Last reviewed: 2026-05-16 against:

  • Md. Code, Real Property Article Title 11 (Maryland Condominium Act).
  • Md. RP Sec. 11-109(c)(7) — 25% default quorum.
  • Md. RP Sec. 11-104(e) — declaration amendment 80% of total default with 51% statutory floor.
  • Md. RP Sec. 11-104(g) — bylaws amendment per declaration / bylaws specification.
  • Md. RP Sec. 11-123 — termination of condominium regime 80% default.
  • Md. RP Title 11B — Maryland Homeowners Association Act (Sec. 11B-111 HOA meetings).
  • Maryland Cooperative Housing Corporation Act framework.
  • Maryland State Department of Assessments and Taxation entity registration requirements.
  • Maryland Office of the Attorney General Consumer Protection Division guidance on common interest community governance.
  • CAI Chesapeake Region Chapter practitioner materials on Maryland HOA governance.

Md.
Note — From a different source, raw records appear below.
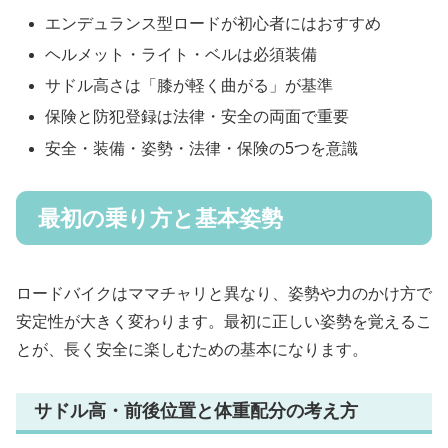
エンデュランス型ロードが初心者にはおすすめ
ヘルメット・ライト・ベルは必須装備
サドル高さは「膝が軽く曲がる」が基準
保険と防犯登録は法律・安全の両面で重要
安全・装備・姿勢・法律・保険の5つを意識
最初の乗り方と基本姿勢
ロードバイクはママチャリと異なり、姿勢や力のかけ方で
安定性が大きく変わります。最初に正しい姿勢を覚えるこ
とが、長く安全に楽しむための基本になります。
サドル高・前後位置と体重配分の考え方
RP Sec. 11-109(c)(7) sets the default quorum at 25% of the unit owners unless the bylaws specify otherwise. The 25% default matches the UCIOA model (and WUCIOA in Washington); California is the outlier at 50%. Maryland declarations commonly specify 25% (the statutory default), 33%, or 50%. The statute does not expressly prohibit a lower-than-25% declaration quorum but most Maryland practitioners treat 25% as a practical floor. For HOA-governed communities under Md. RP Title 11B, the parallel framework in Sec. 11B-111 applies; quorum rules are similar but separately cited.